Two men wait, and while they wait, they talk. Tom (Will Andrews) has a degree but works as a security guard. Eddie (Phil Nicol)... well, we're not so sure about Eddie, and rightly so.
Gregory Burke's debut play, reprised here by the Comedian's Theatre Company is a bleakly comic take on our late-capitalist, post-idealist world. Eddie and his side-kick Gary (Jim Muir) plan ‘executive action' on a representative of the system that has ripped them off. But fantasy bumping against daily reality gangs aft a gley, in this case not before arguments fly faster than the bullets Gary couldn't afford to buy.

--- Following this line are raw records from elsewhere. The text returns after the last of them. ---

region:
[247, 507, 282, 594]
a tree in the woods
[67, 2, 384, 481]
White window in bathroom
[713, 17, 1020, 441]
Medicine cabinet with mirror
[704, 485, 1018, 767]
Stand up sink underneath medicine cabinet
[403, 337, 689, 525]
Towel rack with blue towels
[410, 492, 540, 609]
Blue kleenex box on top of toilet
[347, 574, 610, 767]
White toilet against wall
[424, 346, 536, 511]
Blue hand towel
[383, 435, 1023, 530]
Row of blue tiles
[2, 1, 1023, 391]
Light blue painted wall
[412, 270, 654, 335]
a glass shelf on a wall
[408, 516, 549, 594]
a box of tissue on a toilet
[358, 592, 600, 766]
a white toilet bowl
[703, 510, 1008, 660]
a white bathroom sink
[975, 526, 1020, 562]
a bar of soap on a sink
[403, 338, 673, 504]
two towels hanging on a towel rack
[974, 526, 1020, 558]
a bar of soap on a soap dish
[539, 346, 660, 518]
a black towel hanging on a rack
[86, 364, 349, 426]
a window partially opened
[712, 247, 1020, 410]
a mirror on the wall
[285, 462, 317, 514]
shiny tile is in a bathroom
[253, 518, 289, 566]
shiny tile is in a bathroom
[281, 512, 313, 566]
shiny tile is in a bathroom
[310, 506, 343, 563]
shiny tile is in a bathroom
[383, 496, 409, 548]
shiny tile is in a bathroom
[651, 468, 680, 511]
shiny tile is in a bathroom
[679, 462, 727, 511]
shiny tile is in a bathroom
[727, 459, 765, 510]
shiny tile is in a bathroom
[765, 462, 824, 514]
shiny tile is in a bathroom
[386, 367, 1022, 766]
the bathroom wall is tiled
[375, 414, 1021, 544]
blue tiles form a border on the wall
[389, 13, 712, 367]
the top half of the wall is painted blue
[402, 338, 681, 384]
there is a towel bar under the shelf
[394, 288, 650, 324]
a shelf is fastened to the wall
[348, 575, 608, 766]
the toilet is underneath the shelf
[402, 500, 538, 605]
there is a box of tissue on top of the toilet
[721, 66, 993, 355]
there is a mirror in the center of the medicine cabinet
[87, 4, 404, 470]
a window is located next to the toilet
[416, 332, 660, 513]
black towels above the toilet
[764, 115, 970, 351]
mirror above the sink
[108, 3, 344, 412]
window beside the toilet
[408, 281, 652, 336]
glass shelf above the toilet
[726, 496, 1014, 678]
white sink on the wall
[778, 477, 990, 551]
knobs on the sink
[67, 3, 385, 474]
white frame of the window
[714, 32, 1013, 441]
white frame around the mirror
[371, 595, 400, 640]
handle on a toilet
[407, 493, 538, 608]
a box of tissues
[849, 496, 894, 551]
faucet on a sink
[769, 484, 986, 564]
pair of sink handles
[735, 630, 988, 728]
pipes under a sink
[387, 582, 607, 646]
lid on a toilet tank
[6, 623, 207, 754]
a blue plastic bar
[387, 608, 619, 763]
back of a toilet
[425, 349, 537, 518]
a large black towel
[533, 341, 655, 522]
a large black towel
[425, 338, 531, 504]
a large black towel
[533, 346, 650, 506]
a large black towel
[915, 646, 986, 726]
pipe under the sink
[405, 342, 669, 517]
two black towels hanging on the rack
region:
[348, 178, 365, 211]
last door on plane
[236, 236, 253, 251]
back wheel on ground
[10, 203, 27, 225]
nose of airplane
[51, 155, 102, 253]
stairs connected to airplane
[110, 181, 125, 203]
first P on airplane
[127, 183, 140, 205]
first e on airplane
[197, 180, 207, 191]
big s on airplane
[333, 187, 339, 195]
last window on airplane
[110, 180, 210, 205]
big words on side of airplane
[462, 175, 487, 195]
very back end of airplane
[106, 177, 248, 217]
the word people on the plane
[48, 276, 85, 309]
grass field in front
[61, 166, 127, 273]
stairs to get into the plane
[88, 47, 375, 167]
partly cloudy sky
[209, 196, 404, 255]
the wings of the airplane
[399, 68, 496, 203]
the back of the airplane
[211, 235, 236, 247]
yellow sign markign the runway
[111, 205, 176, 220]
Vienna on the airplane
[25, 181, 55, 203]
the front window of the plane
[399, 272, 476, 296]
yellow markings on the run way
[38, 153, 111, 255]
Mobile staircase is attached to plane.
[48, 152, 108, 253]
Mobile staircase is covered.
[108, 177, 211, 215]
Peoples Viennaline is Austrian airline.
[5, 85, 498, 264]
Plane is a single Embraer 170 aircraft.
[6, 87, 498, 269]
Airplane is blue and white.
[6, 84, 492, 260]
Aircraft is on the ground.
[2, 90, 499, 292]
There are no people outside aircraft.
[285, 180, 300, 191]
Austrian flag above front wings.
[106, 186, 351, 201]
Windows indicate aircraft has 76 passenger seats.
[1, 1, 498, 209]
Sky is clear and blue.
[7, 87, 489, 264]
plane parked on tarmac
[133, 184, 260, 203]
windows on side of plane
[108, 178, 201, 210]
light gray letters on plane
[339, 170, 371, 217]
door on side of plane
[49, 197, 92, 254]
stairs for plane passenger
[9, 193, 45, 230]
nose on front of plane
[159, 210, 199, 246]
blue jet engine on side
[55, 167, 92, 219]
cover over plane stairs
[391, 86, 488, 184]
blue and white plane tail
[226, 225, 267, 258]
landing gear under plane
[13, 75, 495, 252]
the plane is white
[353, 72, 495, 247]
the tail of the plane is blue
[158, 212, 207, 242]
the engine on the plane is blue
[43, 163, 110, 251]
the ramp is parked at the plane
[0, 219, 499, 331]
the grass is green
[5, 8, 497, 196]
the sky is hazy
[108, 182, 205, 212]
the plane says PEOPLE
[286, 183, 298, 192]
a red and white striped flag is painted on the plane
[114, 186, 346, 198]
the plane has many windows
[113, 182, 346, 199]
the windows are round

Set firmly in Burke's native Fife. There's consideration of the Kingdom's role in events of the twentieth century viewed from the distance of the twenty first. A militant, socialist past is tipped a nod and contrasted with the isolated, alienated shenanigans of the likes of Eddie and Gary, whose inchoate fury at their neutralisation can only focus on Frank (Bruce Morton), their intended target, as much a victim of the workings of capitalism as themselves. Frank, however, has achieved a self-awareness Eddie and Gary have either yet to achieve or that they deny to themselves.

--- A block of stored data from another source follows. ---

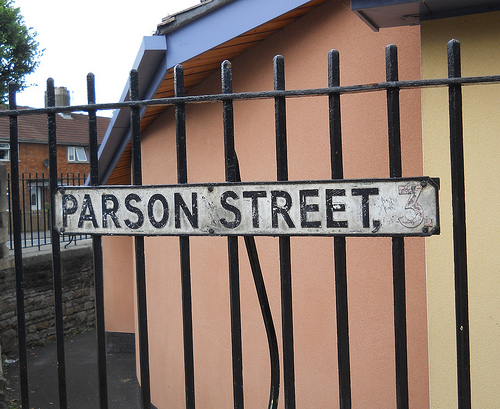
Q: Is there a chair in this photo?
A: No, there are no chairs.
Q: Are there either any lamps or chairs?
A: No, there are no chairs or lamps.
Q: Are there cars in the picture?
A: No, there are no cars.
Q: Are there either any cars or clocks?
A: No, there are no cars or clocks.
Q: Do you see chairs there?
A: No, there are no chairs.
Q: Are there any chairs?
A: No, there are no chairs.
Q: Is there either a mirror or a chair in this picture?
A: No, there are no chairs or mirrors.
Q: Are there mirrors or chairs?
A: No, there are no chairs or mirrors.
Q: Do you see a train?
A: No, there are no trains.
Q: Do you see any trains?
A: No, there are no trains.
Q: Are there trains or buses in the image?
A: No, there are no trains or buses.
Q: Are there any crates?
A: No, there are no crates.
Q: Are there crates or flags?
A: No, there are no crates or flags.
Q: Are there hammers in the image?
A: No, there are no hammers.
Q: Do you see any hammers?
A: No, there are no hammers.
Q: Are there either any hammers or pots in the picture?
A: No, there are no hammers or pots.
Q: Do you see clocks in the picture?
A: No, there are no clocks.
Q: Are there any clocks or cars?
A: No, there are no clocks or cars.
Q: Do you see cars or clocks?
A: No, there are no clocks or cars.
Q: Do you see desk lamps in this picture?
A: No, there are no desk lamps.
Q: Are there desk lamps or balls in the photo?
A: No, there are no desk lamps or balls.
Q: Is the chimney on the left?
A: Yes, the chimney is on the left of the image.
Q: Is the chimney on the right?
A: No, the chimney is on the left of the image.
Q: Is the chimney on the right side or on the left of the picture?
A: The chimney is on the left of the image.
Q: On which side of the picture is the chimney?
A: The chimney is on the left of the image.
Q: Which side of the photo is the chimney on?
A: The chimney is on the left of the image.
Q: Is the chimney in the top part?
A: Yes, the chimney is in the top of the image.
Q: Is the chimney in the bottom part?
A: No, the chimney is in the top of the image.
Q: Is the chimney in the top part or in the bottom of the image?
A: The chimney is in the top of the image.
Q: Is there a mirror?
A: No, there are no mirrors.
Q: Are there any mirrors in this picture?
A: No, there are no mirrors.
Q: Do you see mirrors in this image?
A: No, there are no mirrors.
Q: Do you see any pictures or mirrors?
A: No, there are no mirrors or pictures.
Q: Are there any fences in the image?
A: Yes, there is a fence.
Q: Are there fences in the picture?
A: Yes, there is a fence.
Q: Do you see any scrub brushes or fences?
A: Yes, there is a fence.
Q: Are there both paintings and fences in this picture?
A: No, there is a fence but no paintings.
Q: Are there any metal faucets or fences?
A: Yes, there is a metal fence.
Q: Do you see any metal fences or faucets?
A: Yes, there is a metal fence.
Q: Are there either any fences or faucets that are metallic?
A: Yes, the fence is metallic.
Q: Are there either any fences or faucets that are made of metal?
A: Yes, the fence is made of metal.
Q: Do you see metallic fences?
A: Yes, there is a metal fence.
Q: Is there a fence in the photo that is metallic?
A: Yes, there is a fence that is metallic.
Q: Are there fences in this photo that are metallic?
A: Yes, there is a fence that is metallic.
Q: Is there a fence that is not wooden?
A: Yes, there is a metallic fence.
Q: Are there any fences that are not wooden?
A: Yes, there is a metallic fence.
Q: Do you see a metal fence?
A: Yes, there is a fence that is made of metal.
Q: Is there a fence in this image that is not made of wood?
A: Yes, there is a fence that is made of metal.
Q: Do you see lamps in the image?
A: No, there are no lamps.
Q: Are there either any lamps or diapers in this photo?
A: No, there are no lamps or diapers.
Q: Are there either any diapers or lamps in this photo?
A: No, there are no lamps or diapers.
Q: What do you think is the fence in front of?
A: The fence is in front of the building.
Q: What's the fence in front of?
A: The fence is in front of the building.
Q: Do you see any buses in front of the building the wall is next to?
A: No, there is a fence in front of the building.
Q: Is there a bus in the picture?
A: No, there are no buses.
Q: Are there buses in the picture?
A: No, there are no buses.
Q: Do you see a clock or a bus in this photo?
A: No, there are no buses or clocks.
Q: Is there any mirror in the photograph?
A: No, there are no mirrors.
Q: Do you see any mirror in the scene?
A: No, there are no mirrors.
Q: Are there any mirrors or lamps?
A: No, there are no mirrors or lamps.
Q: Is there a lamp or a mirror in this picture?
A: No, there are no mirrors or lamps.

The arguments and cultural references fly around fast and furious, to the point they become difficult to pin to the disparate characters and their particular journeys. Gagarin Way remains stimulating, but frustrating also. Although the play has worn well in many respects, and some at least of its arguments continue elsewhere, its open-ended structure still leaves a nagging dissatisfaction.
The cast, however, are a joy to watch, spot-on in interpretation and clearly happy to play ensemble, as the piece demands. There's been discussion of late of comedians ‘crossing' to more dramatic roles. This may make journalist's copy easier, but a short, sharp discussion with Nicol's Eddie and Muir's Gary might be an appropriate punctuation of this speculation.